How to detect which accounts in a digital bank are actually mule accounts, i.e. accounts whose purpose is to facilitate crime. Every bank needs to detect and remove these accounts or they may be liable to regulatory fines and PR issues.

Technical overview

The solution is composed of two parts:

  • A batch model, which assigns a risk score to every customer;

  • A real-time decision layer, which checks the most recent risk score for a customer whenever certain events happen. If the score is larger than a threshold, flag that customer's account and send to human analysis to decide whether to close it.

The training dataset was composed of one row per customer, per day. The target was 1 if that account has been closed as a true mule account within X days from the scoring date, and 0 otherwise.

Challenges

  • Human analysis training bias

The target carries an implicit bias — only accounts that were flagged by earlier detection systems could even have a chance of being analysed by the operations team.

In effect, the model is learning how the operation team works.

  • Early detection vs actionability:

Ideally a bank wants to detect a mule account as early as possible (the longer a mule account is active, the more damage it can do).

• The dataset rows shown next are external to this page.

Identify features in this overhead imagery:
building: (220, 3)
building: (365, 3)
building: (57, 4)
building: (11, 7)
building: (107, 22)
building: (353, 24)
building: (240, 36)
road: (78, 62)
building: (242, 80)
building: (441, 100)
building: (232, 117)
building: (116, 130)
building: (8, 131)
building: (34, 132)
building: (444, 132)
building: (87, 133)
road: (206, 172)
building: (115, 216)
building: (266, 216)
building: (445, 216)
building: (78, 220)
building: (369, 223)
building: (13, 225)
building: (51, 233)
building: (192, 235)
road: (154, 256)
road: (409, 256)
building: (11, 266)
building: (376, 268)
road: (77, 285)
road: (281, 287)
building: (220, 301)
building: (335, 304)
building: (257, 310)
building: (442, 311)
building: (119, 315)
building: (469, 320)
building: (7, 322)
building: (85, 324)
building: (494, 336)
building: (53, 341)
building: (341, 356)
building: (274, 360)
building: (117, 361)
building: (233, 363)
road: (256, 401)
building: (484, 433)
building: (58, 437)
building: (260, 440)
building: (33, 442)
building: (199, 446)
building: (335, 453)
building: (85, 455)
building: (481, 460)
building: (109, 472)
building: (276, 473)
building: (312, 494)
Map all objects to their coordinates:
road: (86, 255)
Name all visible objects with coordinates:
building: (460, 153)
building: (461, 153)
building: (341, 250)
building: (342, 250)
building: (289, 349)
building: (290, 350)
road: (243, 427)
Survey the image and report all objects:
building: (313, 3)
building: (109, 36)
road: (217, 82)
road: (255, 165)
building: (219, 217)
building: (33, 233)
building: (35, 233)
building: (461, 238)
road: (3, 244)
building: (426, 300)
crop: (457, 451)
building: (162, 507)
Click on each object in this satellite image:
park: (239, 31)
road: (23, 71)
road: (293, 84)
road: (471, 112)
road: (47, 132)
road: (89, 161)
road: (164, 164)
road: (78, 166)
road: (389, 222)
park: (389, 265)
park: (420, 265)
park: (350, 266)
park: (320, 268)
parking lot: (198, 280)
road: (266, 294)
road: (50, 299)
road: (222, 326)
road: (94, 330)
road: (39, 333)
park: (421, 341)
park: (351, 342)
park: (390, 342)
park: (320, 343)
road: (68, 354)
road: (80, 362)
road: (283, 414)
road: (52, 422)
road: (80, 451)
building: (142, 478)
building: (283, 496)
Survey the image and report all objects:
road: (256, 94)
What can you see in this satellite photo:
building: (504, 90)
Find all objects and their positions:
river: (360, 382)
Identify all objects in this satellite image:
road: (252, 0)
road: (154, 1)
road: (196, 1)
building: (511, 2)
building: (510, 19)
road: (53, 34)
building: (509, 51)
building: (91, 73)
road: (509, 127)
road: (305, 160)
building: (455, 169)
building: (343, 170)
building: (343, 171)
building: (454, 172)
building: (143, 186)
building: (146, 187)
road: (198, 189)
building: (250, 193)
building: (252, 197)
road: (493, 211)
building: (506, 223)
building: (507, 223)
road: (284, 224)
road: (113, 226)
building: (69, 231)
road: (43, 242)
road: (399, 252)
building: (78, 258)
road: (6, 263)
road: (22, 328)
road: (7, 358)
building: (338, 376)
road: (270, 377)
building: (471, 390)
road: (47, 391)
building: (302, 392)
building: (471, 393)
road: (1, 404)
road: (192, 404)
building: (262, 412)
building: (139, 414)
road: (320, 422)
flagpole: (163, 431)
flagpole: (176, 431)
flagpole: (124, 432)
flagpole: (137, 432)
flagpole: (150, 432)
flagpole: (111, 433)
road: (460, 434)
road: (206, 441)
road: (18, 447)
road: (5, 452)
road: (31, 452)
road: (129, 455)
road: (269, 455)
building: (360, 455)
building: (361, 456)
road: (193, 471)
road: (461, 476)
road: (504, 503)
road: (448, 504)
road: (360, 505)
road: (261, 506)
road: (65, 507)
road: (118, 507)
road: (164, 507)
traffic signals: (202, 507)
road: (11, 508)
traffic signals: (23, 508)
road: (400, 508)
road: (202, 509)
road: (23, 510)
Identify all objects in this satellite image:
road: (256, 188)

But if one trains a model with a target too far into the future, it's hard for human analysts to decide for sure whether the flagged account is a true or false positive. Shorter targets mean that we will have fewer positive targets to train with, but the signal may be stronger and help the operations team find enough evidence to act on it.

  • Explainable scores:

This use-case had a strong explainability requirement, as it would trigger a manual analysis by a human. Understanding which features contributed the most to a high risk score was very important.

  • Operations capacity issues:

The operations team (who needs to manually check all accounts flagged by the model) is a finite resource. One cannot flag too many accounts or the operations team will be overwhelmed.

The threshold used in the decision layer had to be manually changed from time to time to account for peaks in flagging events and other factors that affect the operations team's availability (extra headcount, team attrition, etc).